Governments recognised the 'full potential of increased productivity in contributing to food security, adaptation and adaptation co-benefits as well as enhancing carbon sinks' and that the continued involvement of financing entities is important to ensuring much more action on the ground.

In the final congratulatory session full of tired negotiators, the NFU spoke on behalf of the Constituency to signal farmers’ continuing support and expertise available to the process. A happy (but weary) agriculture family indeed.

This came on the back of detailed technical discussions on how improvements in nutrient use and manure management can help to build sustainable and resilient agricultural systems. 

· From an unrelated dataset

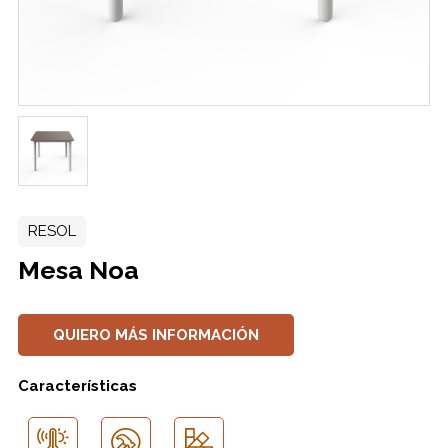
RESOL
Mesa Noa
QUIERO MÁS INFORMACIÓN
Características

The Constituency was represented by Brenda, a young farmer from South Africa, and Francisco, a farmer from Chile. Brenda farms over 1,000 hectares across two enterprises - livestock (cattle, goats, pigs and game) and crops (grains and vegetables). The manure from the cattle is a valuable source of nutrients for the crops and it’s only after comprehensive soil testing that Brenda adds inorganic fertiliser. Francisco has a small organic mixed farm of sheep and walnuts. He composts the manure to make nutrients more available to the tree crop. Despite their different circumstances, both farmers spoke positively about the value of livestock manure, of nutrient planning, management and testing, and the importance of farm-specific advice.

What next?

The entirety of the Koronivia work is due to report at the COP next year in Glasgow

This is an opportunity for the UK government to work with the NFU to showcase the best of British farming.